In the Miocene Epoch (i.e., about 23 to 5.3 million years ago) many of the early Mediterranean basins (e.g., Balearic, Tyrrhenian, Ionian, and Levantine) became isolated from the main Atlantic and Indo-Pacific oceans. In those basins were laid down huge deposits of salt and gypsum in evaporites up to more than a mile thick. Several other important mineral deposits in the European Alpine system also can be related to the stages of geologic evolution described above. Lead and zinc deposits occur in Triassic shelf limestones at Blei Hill in western Germany. Chromite ores are found in the ophiolites of the Balkans, Greece, and Turkey. Copper ores formed in pillow-bearing basaltic lavas of the Tethyan ocean floor; copper mines have been worked since antiquity in Cyprus, which lent its name to the element. The Tethys, however, was a relatively narrow ocean, and thus its limited subduction was not able to give rise, for example, to many granites and volcanic rocks, which might have contained useful mineral deposits.

Active seismic disturbances expressed as earthquakes are a reflection of the continuing compression between several of the European microplates. They are common in the Atlas Mountains, the island arc of the south Aegean, Greece, the island arc of the Tyrrhenian Sea in southern Italy, Turkey, and the Caucasus Mountains.

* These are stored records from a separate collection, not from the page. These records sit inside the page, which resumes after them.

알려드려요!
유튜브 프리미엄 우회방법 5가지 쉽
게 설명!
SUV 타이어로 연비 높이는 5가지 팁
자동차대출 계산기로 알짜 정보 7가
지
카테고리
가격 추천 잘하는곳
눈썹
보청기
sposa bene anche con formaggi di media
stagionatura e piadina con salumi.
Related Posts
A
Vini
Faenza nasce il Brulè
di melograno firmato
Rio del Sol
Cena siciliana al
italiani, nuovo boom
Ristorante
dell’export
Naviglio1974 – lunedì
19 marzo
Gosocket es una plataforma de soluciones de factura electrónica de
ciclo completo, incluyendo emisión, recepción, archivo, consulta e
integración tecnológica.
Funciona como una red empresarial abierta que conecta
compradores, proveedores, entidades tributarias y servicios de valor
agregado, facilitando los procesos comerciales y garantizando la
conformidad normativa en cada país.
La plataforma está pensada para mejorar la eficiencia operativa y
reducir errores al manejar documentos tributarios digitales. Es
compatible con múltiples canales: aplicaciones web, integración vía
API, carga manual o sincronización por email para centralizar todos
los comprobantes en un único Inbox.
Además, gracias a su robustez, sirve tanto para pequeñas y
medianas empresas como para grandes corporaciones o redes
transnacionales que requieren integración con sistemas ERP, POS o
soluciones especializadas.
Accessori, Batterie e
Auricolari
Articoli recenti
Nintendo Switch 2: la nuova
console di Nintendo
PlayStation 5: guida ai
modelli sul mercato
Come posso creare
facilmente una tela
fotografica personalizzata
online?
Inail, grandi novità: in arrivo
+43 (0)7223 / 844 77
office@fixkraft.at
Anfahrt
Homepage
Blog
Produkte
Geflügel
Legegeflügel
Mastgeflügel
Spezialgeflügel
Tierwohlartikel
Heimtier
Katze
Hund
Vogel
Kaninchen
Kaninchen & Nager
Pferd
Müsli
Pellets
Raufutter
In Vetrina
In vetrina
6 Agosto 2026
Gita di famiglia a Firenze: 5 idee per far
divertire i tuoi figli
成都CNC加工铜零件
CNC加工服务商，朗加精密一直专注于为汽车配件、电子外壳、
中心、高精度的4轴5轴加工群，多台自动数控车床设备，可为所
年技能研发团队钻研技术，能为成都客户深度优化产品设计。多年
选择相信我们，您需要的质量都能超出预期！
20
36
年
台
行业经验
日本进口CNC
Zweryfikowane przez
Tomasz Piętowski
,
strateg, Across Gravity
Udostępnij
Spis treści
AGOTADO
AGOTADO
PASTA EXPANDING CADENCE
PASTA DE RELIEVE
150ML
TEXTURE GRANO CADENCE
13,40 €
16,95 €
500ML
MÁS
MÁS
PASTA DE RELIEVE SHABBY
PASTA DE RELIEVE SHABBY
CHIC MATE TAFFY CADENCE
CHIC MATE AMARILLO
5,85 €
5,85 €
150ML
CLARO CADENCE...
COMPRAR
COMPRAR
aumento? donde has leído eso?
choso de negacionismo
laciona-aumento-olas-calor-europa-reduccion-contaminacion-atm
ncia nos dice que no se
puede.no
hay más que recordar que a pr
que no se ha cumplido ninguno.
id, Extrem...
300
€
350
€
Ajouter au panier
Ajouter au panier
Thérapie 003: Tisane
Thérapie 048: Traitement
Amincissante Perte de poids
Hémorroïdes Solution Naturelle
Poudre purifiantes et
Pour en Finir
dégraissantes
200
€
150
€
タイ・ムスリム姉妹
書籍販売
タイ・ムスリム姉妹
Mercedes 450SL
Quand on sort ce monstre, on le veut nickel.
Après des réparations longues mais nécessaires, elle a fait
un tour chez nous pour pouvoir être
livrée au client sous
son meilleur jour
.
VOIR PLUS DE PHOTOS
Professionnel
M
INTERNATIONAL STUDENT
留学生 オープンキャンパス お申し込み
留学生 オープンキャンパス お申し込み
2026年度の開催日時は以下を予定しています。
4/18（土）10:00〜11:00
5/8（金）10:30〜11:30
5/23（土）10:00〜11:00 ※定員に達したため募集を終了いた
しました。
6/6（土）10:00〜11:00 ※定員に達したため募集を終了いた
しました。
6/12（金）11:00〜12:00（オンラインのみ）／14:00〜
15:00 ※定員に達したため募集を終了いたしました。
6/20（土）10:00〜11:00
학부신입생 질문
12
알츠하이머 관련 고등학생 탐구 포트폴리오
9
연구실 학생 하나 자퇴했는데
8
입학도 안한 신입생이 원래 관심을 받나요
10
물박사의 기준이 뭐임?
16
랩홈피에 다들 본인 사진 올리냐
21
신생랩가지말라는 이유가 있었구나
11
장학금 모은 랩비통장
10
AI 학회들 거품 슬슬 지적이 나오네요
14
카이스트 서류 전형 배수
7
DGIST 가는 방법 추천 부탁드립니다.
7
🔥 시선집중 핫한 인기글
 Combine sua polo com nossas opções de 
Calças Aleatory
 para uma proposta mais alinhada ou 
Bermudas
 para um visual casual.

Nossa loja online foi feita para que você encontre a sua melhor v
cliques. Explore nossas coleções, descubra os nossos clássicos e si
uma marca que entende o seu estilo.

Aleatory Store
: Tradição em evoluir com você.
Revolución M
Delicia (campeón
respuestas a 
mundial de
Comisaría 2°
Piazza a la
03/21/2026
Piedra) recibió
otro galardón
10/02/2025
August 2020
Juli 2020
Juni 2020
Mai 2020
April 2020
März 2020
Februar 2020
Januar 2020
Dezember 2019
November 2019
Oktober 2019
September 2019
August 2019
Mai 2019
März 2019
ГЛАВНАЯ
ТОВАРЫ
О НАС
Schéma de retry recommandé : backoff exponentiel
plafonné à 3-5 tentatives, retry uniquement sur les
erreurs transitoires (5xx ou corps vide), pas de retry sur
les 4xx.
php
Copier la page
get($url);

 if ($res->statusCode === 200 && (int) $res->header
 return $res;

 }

North European and Russian platforms

The approximately triangular area between the Caledonian orogeny in the west, the Hercynian orogeny and the Alps in the south, and the Urals in the east includes the Russian and North European platforms, as well as the North Sea. (That sea is a subsided fragment of the continental margin of Europe that was flooded with water from the melted glaciers of the last ice age.) Within that area the sedimentary rocks formed since the beginning of the Paleozoic are either undeformed or only weakly deformed, and thus that area contrasts with the surrounding orogenic belts described above, where such sediments are strongly deformed. Therefore, throughout much of the extensive Russian Platform the Paleozoic, Mesozoic, and Cenozoic sediments have escaped the effects of the surrounding orogenies, and they are almost as horizontal as when they were laid down. Farther west, in the portion of the North European Platform that includes southeastern England and northern France, Mesozoic and early Cenozoic sediments have been weakly deformed into anticlines (arches of stratified rock) and synclines (troughs of stratified rock) by the Cenozoic deformation of the Alpine orogenic belt to the south. The deformation took place at a shallow level of the crust, and the sediments are still unmetamorphosed. For those reasons, the best place to find beautifully preserved Phanerozoic fossils is in the central triangular area of Europe. Moreover, under the North Sea there are gas reserves in Permian and Triassic sediments, and there are major oil reservoirs in Jurassic sediments.